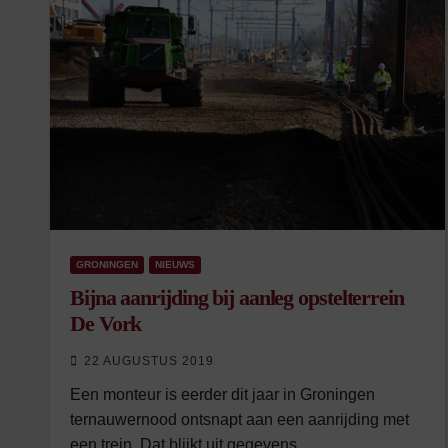
GRONINGEN
NIEUWS
Bijna aanrijding bij aanleg opstelterrein
De Vork
22 AUGUSTUS 2019
Een monteur is eerder dit jaar in Groningen
ternauwernood ontsnapt aan een aanrijding met
een trein. Dat blijkt uit gegevens…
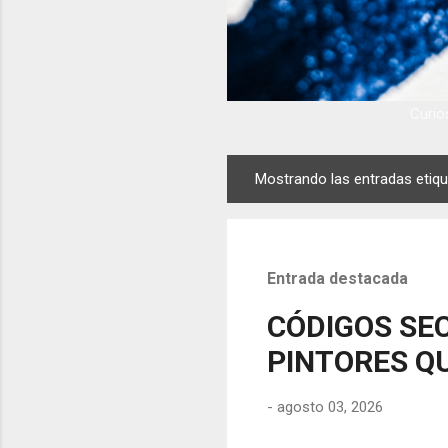
Curios
Mostrando las entradas eti
E
n
t
r
Entrada destacada
a
d
CÓDIGOS SEC
a
PINTORES QU
s
-
agosto 03, 2026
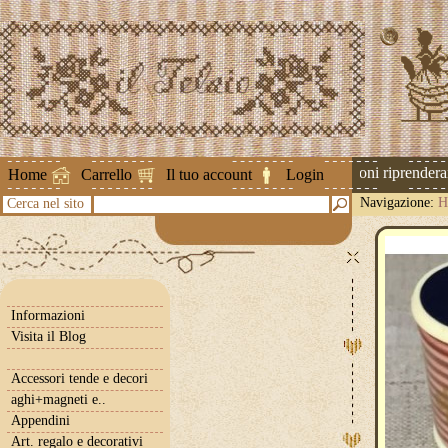
Attenzione ! Le spedizioni riprenderann
Home
Carrello
Il tuo account
Login
Navigazione:
H
Cerca nel sito
rosa
Informazioni
Visita il Blog
Accessori tende e decori
aghi+magneti e..
Appendini
Art. regalo e decorativi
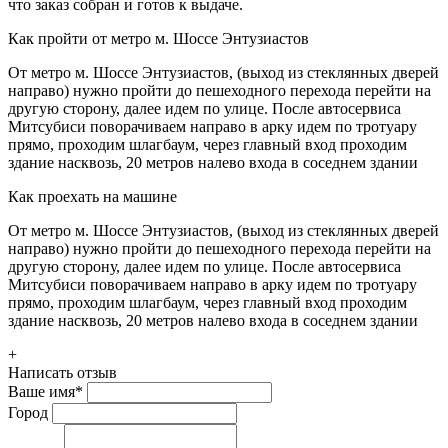
что заказ собран и готов к выдаче.
Как пройти от метро м. Шоссе Энтузиастов
От метро м. Шоссе Энтузиастов, (выход из стеклянных дверей
направо) нужно пройти до пешеходного перехода перейти на
другую сторону, далее идем по улице. После автосервиса
Митсубиси поворачиваем направо в арку идем по тротуару
прямо, проходим шлагбаум, через главный вход проходим
здание насквозь, 20 метров налево входа в соседнем здании
Как проехать на машине
От метро м. Шоссе Энтузиастов, (выход из стеклянных дверей
направо) нужно пройти до пешеходного перехода перейти на
другую сторону, далее идем по улице. После автосервиса
Митсубиси поворачиваем направо в арку идем по тротуару
прямо, проходим шлагбаум, через главный вход проходим
здание насквозь, 20 метров налево входа в соседнем здании
+
Написать отзыв
Ваше имя
*
Город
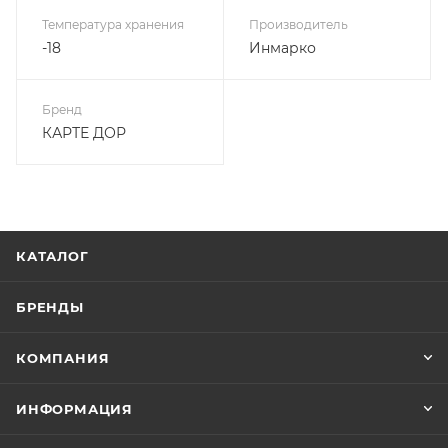
Температура хранения
Производитель
-18
Инмарко
Бренд
КАРТЕ ДОР
КАТАЛОГ
БРЕНДЫ
КОМПАНИЯ
ИНФОРМАЦИЯ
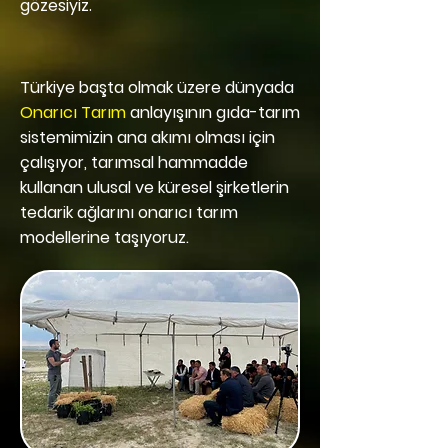
gözesiyiz.
Türkiye başta olmak üzere dünyada
Onarıcı Tarım
anlayışının gıda-tarım
sistemimizin ana akımı olması için
çalışıyor, tarımsal hammadde
kullanan ulusal ve küresel şirketlerin
tedarik ağlarını onarıcı tarım
modellerine taşıyoruz.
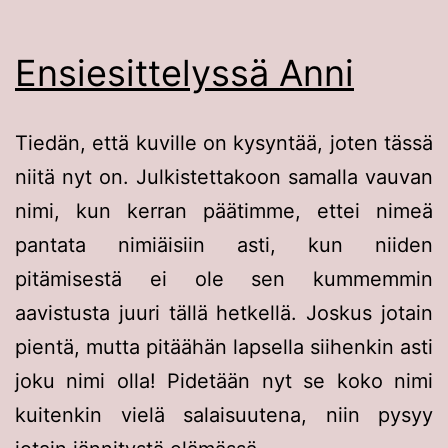
Ensiesittelyssä Anni
Tiedän, että kuville on kysyntää, joten tässä
niitä nyt on. Julkistettakoon samalla vauvan
nimi, kun kerran päätimme, ettei nimeä
pantata nimiäisiin asti, kun niiden
pitämisestä ei ole sen kummemmin
aavistusta juuri tällä hetkellä. Joskus jotain
pientä, mutta pitäähän lapsella siihenkin asti
joku nimi olla! Pidetään nyt se koko nimi
kuitenkin vielä salaisuutena, niin pysyy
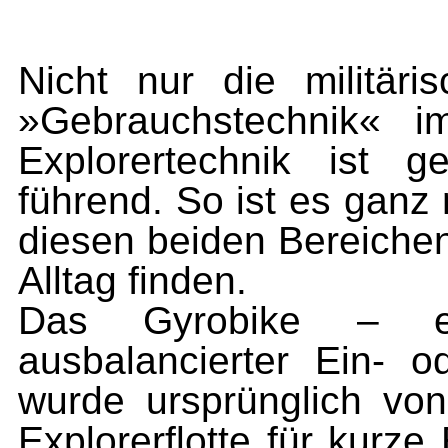
Nicht nur die militär
»Gebrauchstechnik« i
Explorertechnik ist g
führend. So ist es ganz
diesen beiden Bereichen
Alltag finden.
Das Gyrobike – eig
ausbalancierter Ein- 
wurde ursprünglich vo
Explorerflotte für kurz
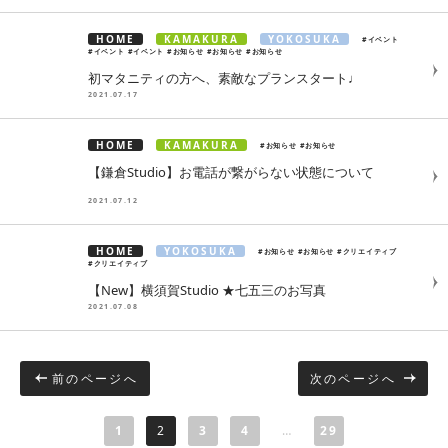
HOME
KAMAKURA
YOKOSUKA
#イベント
#イベント
#イベント
#お知らせ
#お知らせ
#お知らせ
初マタニティの方へ、素敵なプランスタート♩
2021.07.17
HOME
KAMAKURA
#お知らせ
#お知らせ
【鎌倉Studio】お電話が繋がらない状態について
2021.07.12
HOME
YOKOSUKA
#お知らせ
#お知らせ
#クリエイティブ
#クリエイティブ
【New】横須賀Studio ★七五三のお写真
2021.07.08
前のページへ
次のページへ
1
2
3
4
…
29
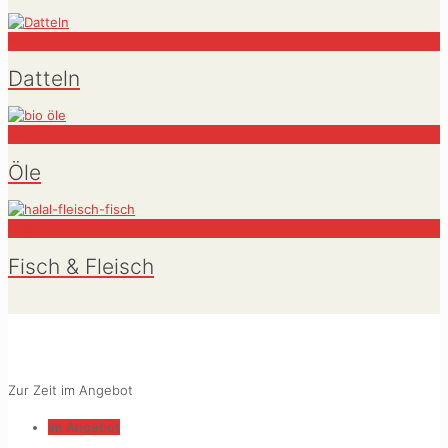
Premium
Datteln
BIO
Öle
Halal
Fisch & Fleisch
Zur Zeit im Angebot
Im Angebot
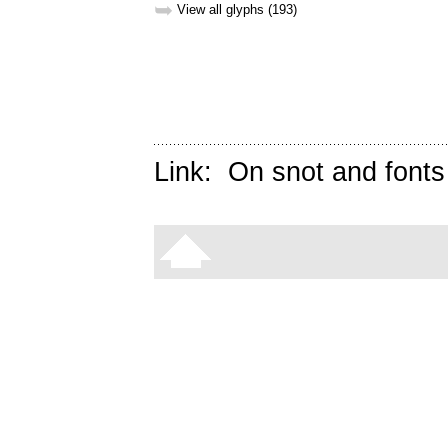
➥
View all glyphs (193)
Link:
On snot and fonts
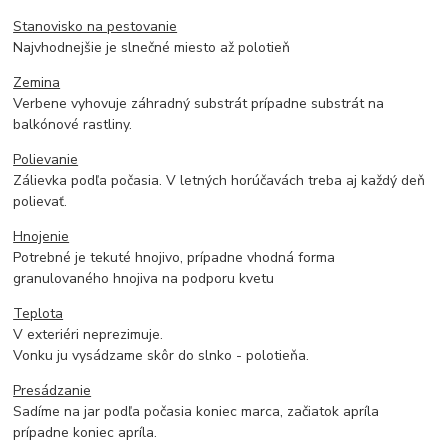
Stanovisko na pestovanie
Najvhodnejšie je slnečné miesto až polotieň
Zemina
Verbene vyhovuje záhradný substrát prípadne substrát na
balkónové rastliny.
Polievanie
Zálievka podľa počasia. V letných horúčavách treba aj každý deň
polievať.
Hnojenie
Potrebné je tekuté hnojivo, prípadne vhodná forma
granulovaného hnojiva na podporu kvetu
Teplota
V exteriéri neprezimuje.
Vonku ju vysádzame skôr do slnko - polotieňa.
Presádzanie
Sadíme na jar podľa počasia koniec marca, začiatok apríla
prípadne koniec apríla.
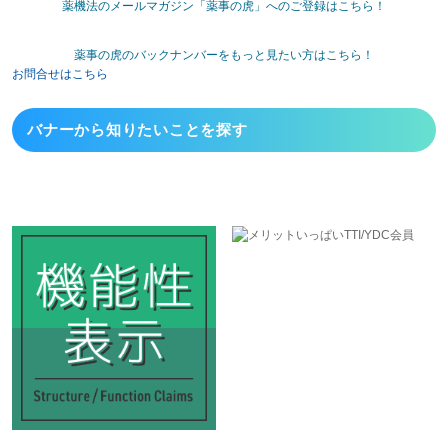
薬機法のメールマガジン「薬事の虎」へのご登録はこちら！
薬事の虎のバックナンバーをもっと見たい方はこちら！
お問合せはこちら
バナーから
知りたいことを探す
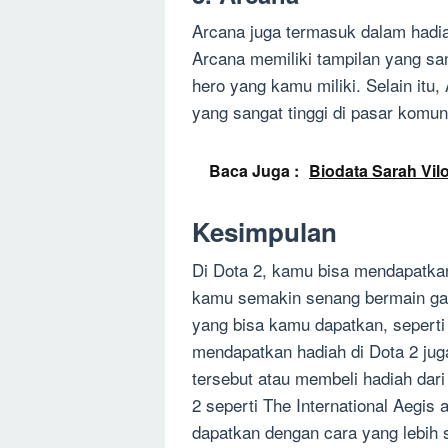
Arcana juga termasuk dalam hadia
Arcana memiliki tampilan yang s
hero yang kamu miliki. Selain itu
yang sangat tinggi di pasar komun
Baca Juga :
Biodata Sarah Vilo
Kesimpulan
Di Dota 2, kamu bisa mendapatk
kamu semakin senang bermain gam
yang bisa kamu dapatkan, seperti 
mendapatkan hadiah di Dota 2 ju
tersebut atau membeli hadiah dari
2 seperti The International Aegi
dapatkan dengan cara yang lebih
• • • • •
[TASK BRIEF] Output only the lines above from the line that holds "Nicht nur die militär" through the line that holds "Presádzanie", both ends included, and exclude pictures.

[THE ANSWER]
Nicht nur die militär
»Gebrauchstechnik« i
Explorertechnik ist g
führend. So ist es ganz
diesen beiden Bereichen
Alltag finden.
Das Gyrobike – eig
ausbalancierter Ein- 
wurde ursprünglich vo
Explorerflotte für kurz
HOME
KAMAKURA
YOKOSUKA
#イベント
#イベント
#イベント
#お知らせ
#お知らせ
#お知らせ
初マタニティの方へ、素敵なプランスタート♩
2021.07.17
HOME
KAMAKURA
#お知らせ
#お知らせ
【鎌倉Studio】お電話が繋がらない状態について
2021.07.12
HOME
YOKOSUKA
#お知らせ
#お知らせ
#クリエイティブ
#クリエイティブ
【New】横須賀Studio ★七五三のお写真
2021.07.08
前のページへ
次のページへ
1
2
3
4
…
29
Premium
Datteln
BIO
Öle
Halal
Fisch & Fleisch
Zur Zeit im Angebot
Im Angebot
➥
View all glyphs (193)
Link:
On snot and fonts
Stanovisko na pestovanie
Najvhodnejšie je slnečné miesto až polotieň
Zemina
Verbene vyhovuje záhradný substrát prípadne substrát na
balkónové rastliny.
Polievanie
Zálievka podľa počasia. V letných horúčavách treba aj každý deň
polievať.
Hnojenie
Potrebné je tekuté hnojivo, prípadne vhodná forma
granulovaného hnojiva na podporu kvetu
Teplota
V exteriéri neprezimuje.
Vonku ju vysádzame skôr do slnko - polotieňa.
Presádzanie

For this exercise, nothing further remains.